Suo marito Piergiorgio si è spento cinque anni fa esatti, il 20 dicembre 2006. E da allora è toccato a lei, Mina Welby, portare avanti la battaglia per il cosiddetto “diritto a morire”. Che poi, a ben vedere, dovrebbe chiamarsi “diritto ad essere uccisi”, a suicidarsi. Tanto vale parlare chiaro allora, no? Del resto, che le cose stiano così è confermato dalla stessa signora Welby che, in una intervista rilasciata aRepubblica, ha fatto esplicito riferimento – e senza alcuna preoccupazione - all’esistenza, tra i medici italiani, di «una corrente che fa ricerca sul suicidio assistito», tema prioritario perché – ha aggiunto – presto «non tutti avremo la possibilità di un accompagnamento nel fine vita con cure palliative costosissime» [1]. Tradotto: dato che le cure costano, tanto vale affidarsi alla «ricerca sul suicidio assistito». Il che, oltre ad inquietare, conferma due cose.
Primo. Se dietro il testamento biologico c’è l’eutanasia, dietro l’eutanasia c’è il suicidio assistito. E’ una concatenazione logica fin troppo evidente: non si scappa.

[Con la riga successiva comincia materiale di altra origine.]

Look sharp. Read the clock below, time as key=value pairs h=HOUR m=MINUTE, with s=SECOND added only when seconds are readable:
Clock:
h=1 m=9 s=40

Secondo. In aggiunta all’apologia del diritto a morire, l’altra vera ragione per la quale taluni si battono per l’eutanasia è prettamente economica: il malato ridotto a numero, anzi, a costo. Altro che dignità, consenso informato, autodeterminazione. Tutte parole, soltanto parole. La realtà è che l’uomo laico e secolarizzato non sa che farsene di sé stesso, figurarsi dell’ammalato o dell’anziano. Di qui la convenienza, appunto, a fare «ricerca sul suicidio assistito». Anche se non è affatto chiaro cosa ci sia poi da ricercare, nel suicidio. Che è e rimane una fuga disperata. Nient’altro.